Setting up a Tensorflow dev env with Docker & NVIDIA Container Toolkit

Introduction

The first 2 sections are from Get Docker Engine - Community for Ubuntu, Post-installation steps for Linux, NVIDIA Container Toolkit and validation steps at TensorFlow Docker, so there’s not really anything new in those sections. However, the subsequent 5 sections contain notes about using Tensorflow with GPU support in a Docker container interactively, building a Docker image, running an IDE within the container, running Jupyter Notebooks from the container, and moving the data directory, which might be of more interest.

Install Docker

sudo apt-get update
sudo apt-get install apt-transport-https ca-certificates curl gnupg-agent software-properties-common
curl -fsSL https://download.docker.com/linux/ubuntu/gpg | sudo apt-key add -
sudo apt-key fingerprint 0EBFCD88
sudo add-apt-repository "deb [arch=amd64] https://download.docker.com/linux/ubuntu $(lsb_release -cs) stable"
sudo apt-get update
sudo apt-get install docker-ce docker-ce-cli containerd.io

Test with:

sudo docker run hello-world

Add your userid to the docker group so you don’t have to run commands with sudo:

sudo usermod -aG docker $USER
newgrp docker

Verify with:

docker run hello-world

Install NVIDIA Container Toolkit and Tensorflow

distribution=$(. /etc/os-release;echo $ID$VERSION_ID)
curl -s -L https://nvidia.github.io/nvidia-docker/gpgkey | sudo apt-key add -
curl -s -L https://nvidia.github.io/nvidia-docker/$distribution/nvidia-docker.list | sudo tee /etc/apt/sources.list.d/nvidia-docker.list
sudo apt-get update && sudo apt-get install -y nvidia-container-toolkit
sudo systemctl restart docker

Test with:

docker run --gpus all nvidia/cuda:9.0-base nvidia-smi
docker run --gpus all --rm nvidia/cuda nvidia-smi
docker run --gpus all -it --rm tensorflow/tensorflow:latest-gpu python -c "import tensorflow as tf; print(tf.reduce_sum(tf.random.normal([1000, 1000])))"
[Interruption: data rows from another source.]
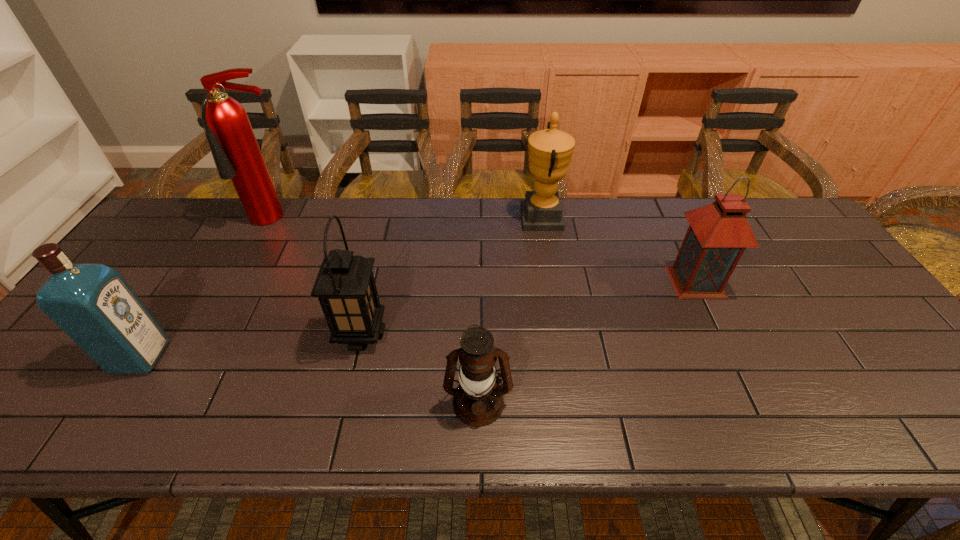
Image resolution: width=960 pixels, height=540 pixels. Identify the location of free space between the liquor and the nearest object. (310, 380).

Find the location of a particular element. This screenshot has width=960, height=540. vacant space that is in between the rightmost object and the fire extinguisher is located at coordinates (485, 251).

You are a GUI agent. You are given a task and a screenshot of the screen. Output one action in this format:
    pyautogui.click(x=<x>, y=<y>)
    Task: Click on the vacant area between the second object from left to right and the fifth object from left to right
    This screenshot has width=960, height=540.
    Given the screenshot: What is the action you would take?
    pyautogui.click(x=409, y=219)

Where is `object that stands as the fourth closest to the leftmost lantern`? The image size is (960, 540). object that stands as the fourth closest to the leftmost lantern is located at coordinates (550, 150).

Locate which object is the closest to the second nearest lantern. Please provide its 2D coordinates. Your answer should be formatted as a tuple, i.e. [(x, y)], where the tuple contains the x and y coordinates of a point satisfying the conditions above.

[(478, 401)]

Identify the location of lantern that is the closest to the second lantern from left to right. The height and width of the screenshot is (540, 960). (345, 286).

The height and width of the screenshot is (540, 960). I want to click on lantern object that ranks as the second closest to the second lantern from right to left, so click(718, 234).

I want to click on free spot that satisfies the following two spatial constraints: 1. on the back side of the fourth object from right to left; 2. on the right side of the rightmost object, so click(373, 281).

Identify the location of free location that satisfies the following two spatial constraints: 1. at the front of the second object from right to left with handles; 2. on the left side of the rightmost object. (553, 281).

Image resolution: width=960 pixels, height=540 pixels. What are the coordinates of `free space in the image that satisfies the following two spatial constraints: 1. at the front of the award with handles; 2. on the back side of the rightmost object` in the screenshot? It's located at (553, 281).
Note: Documentation says to run:

docker run --gpus all -it --rm tensorflow/tensorflow:latest-gpu python -c "import tensorflow as tf; tf.enable_eager_execution(); print(tf.reduce_sum(tf.random_normal([1000, 1000])))"

But as per AttributeError: module ‘tensorflow’ has no attribute ‘enable_eager_execution’ with the TensorFlow 2 this gives an error, so use the command above.

To confirm which version of TensorFlow is installed:

python -c 'import tensorflow as tf; print(tf.__version__)'

Using Tensorflow and Docker

For dev and testing purposes, you can simply start a container with a bind mount to a working directory where it can read the git managed python and source files and save the trained model to somewhere which will persist once the container is stopped.

Dev sessions are started via:

docker run --gpus all -it -u 1000:1000 -p 8888:8888 --mount type=bind,src=/home/<username>/projects,dst=/home/projects --env HOME=/home/projects -w /home/projects tensorflow/tensorflow:latest-gpu-py3 bash

Where:

  • 1000 and 1000 are the user the group IDs I want to run as (so files written by the container have the correct permissions outside the container)
  • /home/<username>/projects is the real file system and /home/projects the virtual one (so I have access to the local git repo, noting that in this container git isn’t installed so git pull/push etc. have to be performed outside the container)
  • the $HOME environment variable is set to /home/projects rather than the default / (this is for the Visual Studio Code Remote - Containers extension)
  • the working directory is set to /home/projects
  • the Tensorflow image with GPU support and Python 3 (tensorflow/tensorflow:latest-gpu-py3) is used
  • a bash shell is started

Building an image

If you want to install additional packages, it’ll be easier to build an image. In my case I want to install Jupyter Notebook, so I’ll create a basic Dockerfile like:

FROM tensorflow/tensorflow:latest-gpu-py3
WORKDIR /home/projects
RUN pip install notebook

Build with

docker build --tag tfdev .

And start subsequent sessions with a simplified version of the original command, i.e.:

docker run --gpus all -it -u 1000:1000 -p 8888:8888 --mount type=bind,src=/home/<username>/projects,dst=/home/projects --env HOME=/home/projects tfdev bash

Of course this is still running it interactively, as a user that can directly read and write the source. If you want to build a completely self-contained image which you can move from dev through to production, you’ll need additional steps such as copying in the source code.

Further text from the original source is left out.